Marking to market would result in an immediate “windfall” without the need for further debt or asset sales, increasing the book value of America’s gold assets from $11 billion to over $1 trillion.

Is the unprecedented increase in gold a hedge or a covert attempt to help America’s debt crisis?

Indian financial experts are debating the surge in gold prices to ₹1.2 lakh per 10 kilos, but is it as simple as it looks?

A LinkedIn post commemorating gold’s 649x comeback since 1970 spurred further in-depth conversation on the true factors for the metal’s current boom.

According to one argument, the United States could be getting ready to revalue its gold holdings in order to counteract its soaring debt.

According to senior wealth adviser Ashis Sengupta, “none you have notion why gold surge.” The rally may be related to the fact that the United States still records its gold at a price of $42.22 per ounce on the Federal Reserve’s books, which was established in the early 1970s.

Even a 10x adjustment might wipe away a trillion dollars in debt, according to precious metals tracker Ashish U., although he cautioned about possible repercussions. He wrote, “It risks a dollar crash… inflation would rise.”

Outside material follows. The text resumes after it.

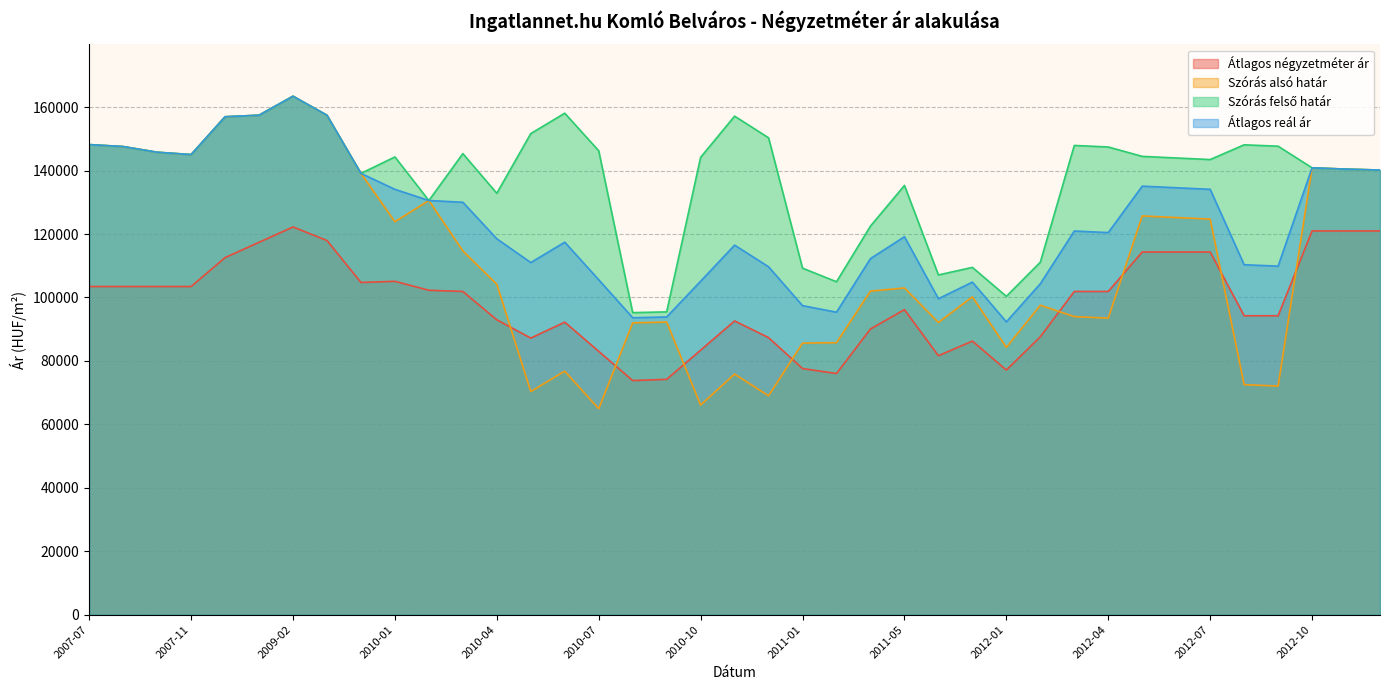

At which label does Szórás alsó határ first exceed 102987?

2007-07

“It is not 10x… 100x,” Sengupta said, arguing that a higher price for gold would not inevitably devalue the currency. “The mechanics of dollars are different. The dollar will continue to be strong if gold gains strength.

Background: Although gold prices surpass $3,000 per ounce in 2025, the official U.S. value stays at $42.22. Marking to market would result in an immediate “windfall” without the need for further debt or asset sales, increasing the book value of America’s gold assets from $11 billion to over $1 trillion. In the face of massive deficits, some financial analysts have referred to it as a “nuclear option” to increase U.S. sovereign credit.

India is stepping up its own gold game in the meanwhile. 880 tons, the Reserve Bank of India’s largest-ever holdings, now account for 12.5% of foreign reserves, up from 9% a year earlier. Only last year did more than 100 tons return from abroad. Demand for weddings and celebrations continues to fuel 750–900 tons of imports annually.